China cuts benchmark lending rates for first time since October to stimulate economy

The Central Bank lowered one-year loan prime rate to 3.0 percent amid economic challenges 
China cuts benchmark lending rates for first time since October to stimulate economy
Major state banks reduced deposit rates by 5 to 25 basis points for various tenors.

China has cut benchmark lending rates for the first time since October, while major state banks lowered deposit rates as authorities work to ease monetary policy to help buffer the economy from the impact of the Sino-U.S. trade war.

The widely anticipated rate cuts are aimed at stimulating consumption and loan growth in a weakening economy while still protecting commercial lenders’ shrinking profit margins.

The People’s Bank of China announced that the one-year loan prime rate (LPR), a benchmark determined by banks, has been lowered by 10 basis points to 3.0 percent, while the five-year LPR was reduced by the same margin to 3.5 percent.

Most new and outstanding loans in China are based on the one-year LPR, while the five-year rate influences the pricing of mortgages.

The lending rate cut was announced just after five of China’s largest state-owned banks stated they have trimmed their deposit interest rates. Industrial and Commercial Bank of China, Agricultural Bank of China, China Construction Bank, and Bank of China reduced deposit rates by 5-25 basis points (bps) for some tenors, according to rates displayed on the banks’ mobile apps.

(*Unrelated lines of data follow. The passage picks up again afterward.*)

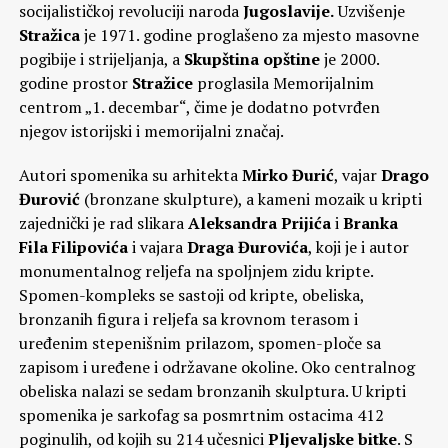
socijalističkoj revoluciji naroda
Jugoslavije
.
Uzvišenje
Stražica
je 1971. godine proglašeno za mjesto masovne
pogibije i strijeljanja, a
Skupština opštine
je 2000.
godine prostor
Stražice
proglasila Memorijalnim
centrom „1. decembar“, čime je dodatno potvrđen
njegov istorijski i memorijalni značaj.
Autori spomenika su arhitekta
Mirko Đurić
, vajar
Drago
Đurović
(bronzane skulpture), a kameni mozaik u kripti
zajednički je rad slikara
Aleksandra Prijića
i
Branka
Fila Filipovića
i vajara
Draga Đurovića
, koji je i autor
monumentalnog reljefa na spoljnjem zidu kripte.
Spomen-kompleks se sastoji od kripte, obeliska,
bronzanih figura i reljefa sa krovnom terasom i
uređenim stepenišnim prilazom, spomen-ploče sa
zapisom i uređene i održavane okoline. Oko centralnog
obeliska nalazi se sedam bronzanih skulptura. U kripti
spomenika je sarkofag sa posmrtnim ostacima 412
poginulih, od kojih su 214 učesnici
Pljevaljske bitke
. S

Read more: U.S. and China ease trade tensions with 90-day deal, tariffs cut by over 100 percent

Strategic measures announced

The banks cut interest rates on time deposits by 5 bps to 0.05 percent, reduced rates on one-year time deposits by 15 bps to 0.95 percent, and shaved off 25 bps on three-year and five-year time deposits.

These deposit rate reductions should guide smaller lenders in making similar cuts. Reuters reported on Monday that China’s major state banks plan to cut their deposit rates from Tuesday, citing sources.

The rate cuts are part of a package of measures announced by PBOC Governor Pan Gongsheng and other financial regulators before talks between China and the U.S. in Geneva earlier this month that led to a de-escalation in their trade war.

Global investment banks are raising their forecasts for China’s economic growth this year, after Beijing and Washington agreed to a 90-day pause on tariffs, despite uncertainty surrounding Sino-U.S. trade negotiations.